Dari pengertian diatas dapat diketahui bahwa pengadaan hak
atas tanah memeliki beberapa unsur antara lain:
1) Ada
kegiatan menyediakan tanah, dalam hal ini untuk kepentingan umum;
2) Cara yang
digunakan untuk memperoleh tanah adalah dengan memerikan ganti rugi;
3) Ada pihak
yang tanahnya diambil.
Adapun
beberapa kelebihan yang diusung oleh Perpres ini yaitu:
1)
Musyawarah
Sebagai Dasar Pelaksanaan Pengadaan Tanah Bagi Pelaksanaan Pembangunan Untuk
Kepentingan Umum
Dalam Pasal 1 angka 8 Peraturan Presiden Nomor 71
Tahun 2012 dijelaskan bahwa “konsultasi publik adalah proses komunikasi
dialogis atau musyawarah antar pihak yang berkepentingan guna mencapai
kesepahaman dan kesepakatan dalam perencanaan pengadaan tanah bagi pembangunan
untuk kepentingan umum.” Musyawarah sendiri diatur dalam Pasal 68 sampai dengan
Pasal 73 Peraturan Presiden Nomor 71 Tahun 2012.
2)
Pemberian
Bentuk Dan Besarnya Ganti Kerugian
Menurut Undang-Undang Nomor 2 Tahun 2012 tentang
Pengadaan Tanah Bagi Pembangunan Untuk Kepentingan Umum, ganti kerugian
merupakan penggantian yang layak dan adil kepada pihak yang berhak dalam proses
pengadaan tanah. Bentuk ganti rugi menurut Pasal 74 Peraturan Presiden Nomor 71
Tahun 2012 dapat berupa uang, tanah pengganti, pemukiman kembali, kepemilikan
saham, atau bentuk lain yang disetujui bersama pada saat musyawarah.
3)
Upaya Hukum
Sebagai Bentuk Perlindungan Hukum
Dalam Pasal 23 Undang-Undang Nomor 2 Tahun 2012
tentang Pengadaan Tanah Bagi Pembangunan Untuk Kepentingan Umum diatur mengenai
penolakan dari pihak yang berhak terhadap penetapan lokasi pembangunan dimana
pihak yang berhak dapat mengajukan gugatan ke Pengadilan Tata Usaha Negara.
Sedangkan dalam hal tidak terjadi kesepakatan mengenai bentuk dan/atau besarnya
ganti kerugian, pemegang hak atas tanah yang tidak menerima keputusan panitia
Pengadaan tanah mengenai bentuk dan besarnya ganti rugi berdasarkan ketentuan
Pasal 73 Peraturan Presiden Nomor 71 Tahun 2012 tentang Penyelenggaraan
Pengadaan Tanah Bagi Pembangunan Untuk Kepentingan Umum dapat mengajukan
keberatan kepada Pengadilan Negeri setempat.
BAB III
PENUTUP
A.
Kesimpulan
Kegiatan
Pengadaan tanah (oleh pemerintah dalam rangka pelaksanaan pembangunan untuk
kepentingan umum) inilah yang kemudian disebut dengan pengadaan tanah.
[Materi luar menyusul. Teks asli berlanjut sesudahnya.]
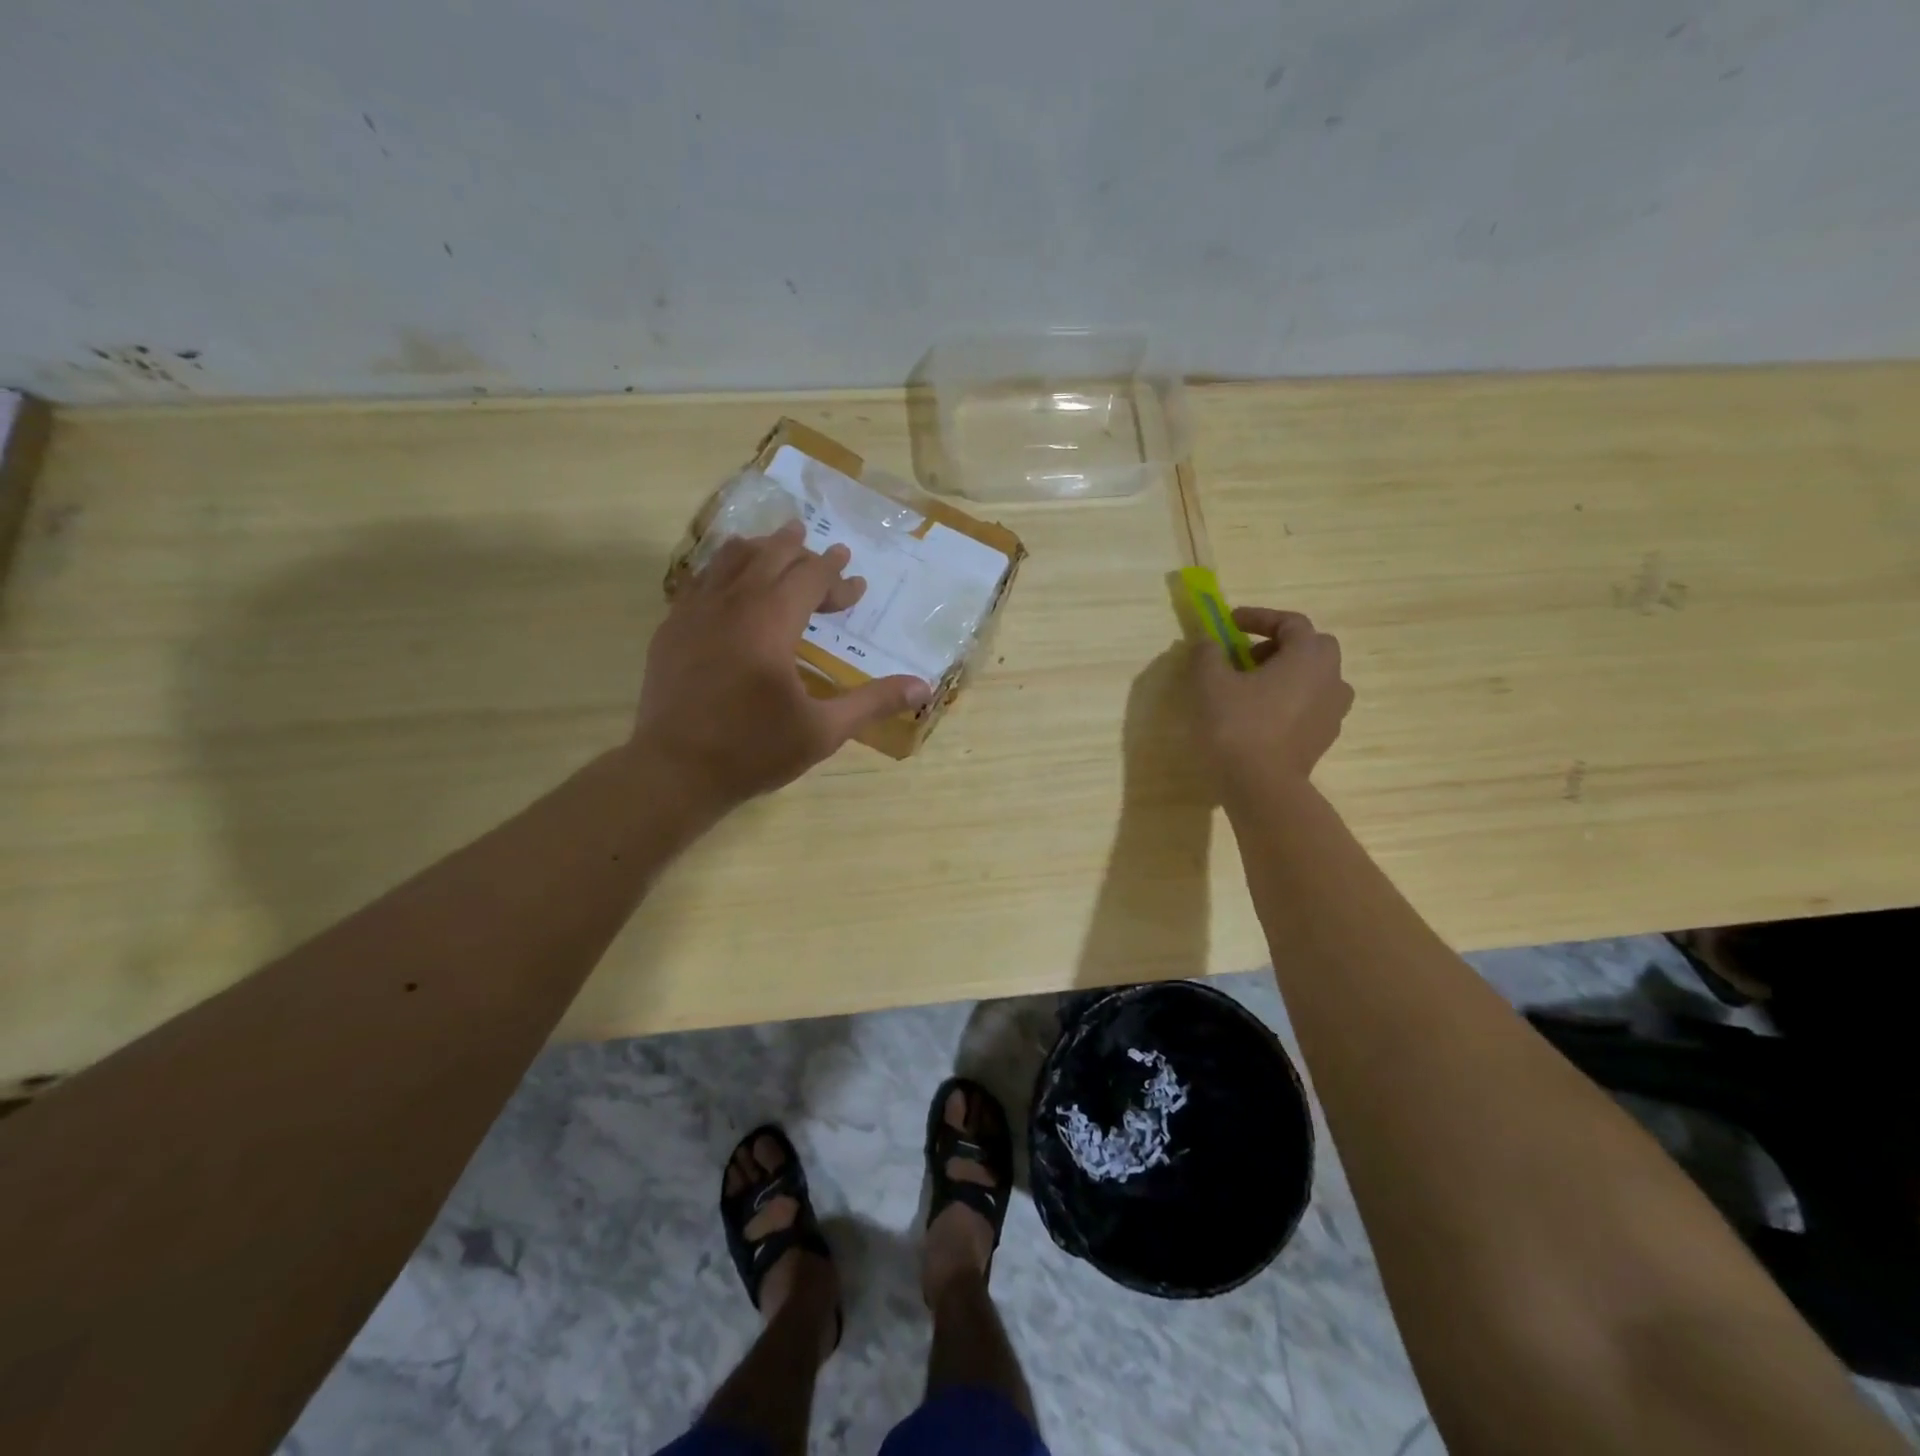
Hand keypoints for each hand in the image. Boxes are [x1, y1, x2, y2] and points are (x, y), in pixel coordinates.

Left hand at [632, 522, 931, 813]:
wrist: (674, 771)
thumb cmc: (753, 750)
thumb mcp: (823, 731)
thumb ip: (872, 702)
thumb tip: (922, 687)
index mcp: (770, 621)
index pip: (808, 577)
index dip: (835, 574)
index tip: (855, 579)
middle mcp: (731, 604)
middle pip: (769, 557)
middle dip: (800, 550)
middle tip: (822, 550)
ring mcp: (693, 613)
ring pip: (729, 561)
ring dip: (759, 550)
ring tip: (774, 545)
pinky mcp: (670, 630)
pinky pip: (699, 582)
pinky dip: (722, 571)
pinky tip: (726, 583)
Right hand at [1190, 607, 1353, 788]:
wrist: (1262, 786)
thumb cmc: (1237, 725)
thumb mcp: (1209, 682)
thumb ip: (1208, 653)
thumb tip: (1208, 641)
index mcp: (1308, 655)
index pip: (1290, 622)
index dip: (1258, 618)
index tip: (1230, 623)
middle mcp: (1331, 677)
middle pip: (1310, 647)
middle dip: (1278, 646)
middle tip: (1245, 657)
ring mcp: (1333, 710)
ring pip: (1314, 678)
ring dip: (1286, 674)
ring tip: (1253, 688)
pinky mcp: (1325, 737)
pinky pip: (1311, 705)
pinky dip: (1290, 700)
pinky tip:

Untuk melakukan
pengadaan atas tanah yang akan digunakan untuk kepentingan umum, ada 4 insitusi
(Law Institution) yang dapat
dipergunakan yaitu: 1). Lembaga pencabutan hak; 2). Lembaga pembebasan hak; 3).
Lembaga pelepasan hak; dan 4). Lembaga pengadaan tanah. Dari keempat lembaga
tersebut terdapat 4 instrumen pula yang dapat digunakan untuk pengadaan tanah
demi kepentingan umum, yaitu melalui pencabitan hak atas tanah, pembebasan haka
atas tanah, pelepasan hak atas tanah dan pengadaan hak atas tanah.
Dari
keempat instrumen tersebut, masing-masing memiliki keunggulan dan kekurangan.
Dimana keunggulan dan kekurangan tersebut sangat tergantung pada produk hukum
yang mengaturnya dan kondisi politik pemerintah pada saat itu sehingga
mengeluarkan peraturan tersebut.
B.
Saran
Harus ada harmonisasi hukum dalam
bidang pertanahan terutama yang mengatur mengenai perolehan tanah oleh negara
demi kepentingan hukum, sehingga peraturan perundang-undangan yang mengatur hal
tersebut mengahsilkan win-win solution.